Intracellular pathogens, including bacteria, viruses and fungi, can exploit various strategies to adapt or modify the cellular environment to escape from host immune defense. Many intracellular pathogens exploit cellular endocytic organelles to invade the host cell and have adapted to the intracellular drop in pH along the endocytic pathway to establish their niches and/or to activate penetration. Exogenous chemicals, such as NH4Cl and Chloroquine, can modify the acidic environment of endosomal compartments to inhibit productive infection of some viruses and intracellular parasites. However, whether the host cell has the corresponding defense strategy, the identification of the endogenous effector molecule machine and the regulatory network or not are important scientific issues have been explored but not always succeeded.
The research team of Prof. Yun Zhang, Kunming Institute of Zoology, CAS, previously identified and isolated a novel pore-forming protein and trefoil factor complex betagamma-CAT (patent no.
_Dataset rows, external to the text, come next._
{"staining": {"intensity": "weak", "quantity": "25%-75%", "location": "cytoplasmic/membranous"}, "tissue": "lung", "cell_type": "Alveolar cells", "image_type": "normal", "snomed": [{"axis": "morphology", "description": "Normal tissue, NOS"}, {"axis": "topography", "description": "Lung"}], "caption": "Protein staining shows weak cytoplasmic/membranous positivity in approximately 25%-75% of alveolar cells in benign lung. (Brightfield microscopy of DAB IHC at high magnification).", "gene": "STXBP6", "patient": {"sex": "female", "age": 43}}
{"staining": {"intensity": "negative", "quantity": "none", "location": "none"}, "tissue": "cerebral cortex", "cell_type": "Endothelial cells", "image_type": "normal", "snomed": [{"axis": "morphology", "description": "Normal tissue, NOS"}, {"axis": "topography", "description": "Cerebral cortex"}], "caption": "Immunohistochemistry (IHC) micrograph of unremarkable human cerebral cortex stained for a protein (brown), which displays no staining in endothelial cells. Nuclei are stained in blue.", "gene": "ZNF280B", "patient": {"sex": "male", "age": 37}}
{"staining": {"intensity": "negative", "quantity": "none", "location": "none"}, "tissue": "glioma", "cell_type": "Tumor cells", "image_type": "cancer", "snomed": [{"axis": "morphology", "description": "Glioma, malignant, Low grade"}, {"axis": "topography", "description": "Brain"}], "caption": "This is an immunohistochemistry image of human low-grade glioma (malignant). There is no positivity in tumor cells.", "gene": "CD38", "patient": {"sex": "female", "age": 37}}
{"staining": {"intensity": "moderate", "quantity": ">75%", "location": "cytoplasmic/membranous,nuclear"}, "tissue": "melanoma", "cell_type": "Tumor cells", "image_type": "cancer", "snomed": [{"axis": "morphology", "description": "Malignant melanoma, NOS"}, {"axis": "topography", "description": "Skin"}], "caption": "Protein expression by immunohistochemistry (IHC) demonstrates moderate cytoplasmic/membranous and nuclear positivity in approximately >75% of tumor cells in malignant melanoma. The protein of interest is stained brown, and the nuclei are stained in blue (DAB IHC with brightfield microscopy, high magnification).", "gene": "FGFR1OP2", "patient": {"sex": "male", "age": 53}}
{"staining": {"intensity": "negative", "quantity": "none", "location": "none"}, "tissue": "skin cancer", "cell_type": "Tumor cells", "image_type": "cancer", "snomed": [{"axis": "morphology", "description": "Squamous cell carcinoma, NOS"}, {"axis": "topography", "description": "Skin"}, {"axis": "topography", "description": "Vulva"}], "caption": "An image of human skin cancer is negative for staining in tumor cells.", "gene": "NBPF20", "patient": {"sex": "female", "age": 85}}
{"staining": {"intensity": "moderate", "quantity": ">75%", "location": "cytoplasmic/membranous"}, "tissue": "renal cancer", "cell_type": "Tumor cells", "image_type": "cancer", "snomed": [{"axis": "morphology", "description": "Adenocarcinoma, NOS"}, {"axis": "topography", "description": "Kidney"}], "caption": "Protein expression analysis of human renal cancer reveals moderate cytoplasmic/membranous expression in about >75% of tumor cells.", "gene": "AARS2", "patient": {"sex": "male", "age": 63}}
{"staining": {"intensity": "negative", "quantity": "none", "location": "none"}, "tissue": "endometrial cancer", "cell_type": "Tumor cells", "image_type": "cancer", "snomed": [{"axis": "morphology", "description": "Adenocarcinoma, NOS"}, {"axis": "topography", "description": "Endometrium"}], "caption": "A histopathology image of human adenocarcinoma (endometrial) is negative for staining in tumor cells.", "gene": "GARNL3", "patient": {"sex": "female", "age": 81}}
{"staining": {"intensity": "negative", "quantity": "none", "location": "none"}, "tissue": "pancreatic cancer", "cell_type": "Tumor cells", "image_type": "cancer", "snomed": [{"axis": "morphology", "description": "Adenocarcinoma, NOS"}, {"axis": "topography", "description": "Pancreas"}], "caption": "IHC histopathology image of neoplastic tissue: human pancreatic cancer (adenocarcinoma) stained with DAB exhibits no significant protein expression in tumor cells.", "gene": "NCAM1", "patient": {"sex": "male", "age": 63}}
ZL200810058028.5), and found that this endogenous protein machine can induce cell vacuole forming and form membrane channel on the endocytic/lysosomal pathway((Proc Natl Acad Sci USA 2014,111,6702, cover story). Recently, the team members Sheng-An Li and Long Liu reveal this protein complex can modulate the acidification of cellular endocytic organelles. In host immune defense, using a Listeria monocytogenes model, the team members found that this protein machine can impair the escape of L. monocytogenes into the cytosol and promote the non-lytic expulsion of intracellular L. monocytogenes to counteract L. monocytogenes fatal infection. The article “Host pore-forming protein complex neutralizes the acidification of endocytic organelles to counteract intracellular pathogens” has been published online in The Journal of Infectious Diseases. Associate research fellow Sheng-An Li and doctoral candidate Long Liu are contributed equally to this work, and the corresponding author of this article is Prof. Yun Zhang.
This study not only reveals a novel host strategy and effector molecule to defense and eliminate intracellular pathogens in vertebrates, but also provides novel ideas and clues for in-depth studying the basic cellular biology questions of cell vacuole forming, the regulatory network and related pathophysiological mechanisms. Moreover, our study is also important for developing novel therapeutics for related diseases.
This work was supported by Natural Science Foundation of China (NSFC)-Yunnan joint Grant and the "YunLing Scholar" Grant.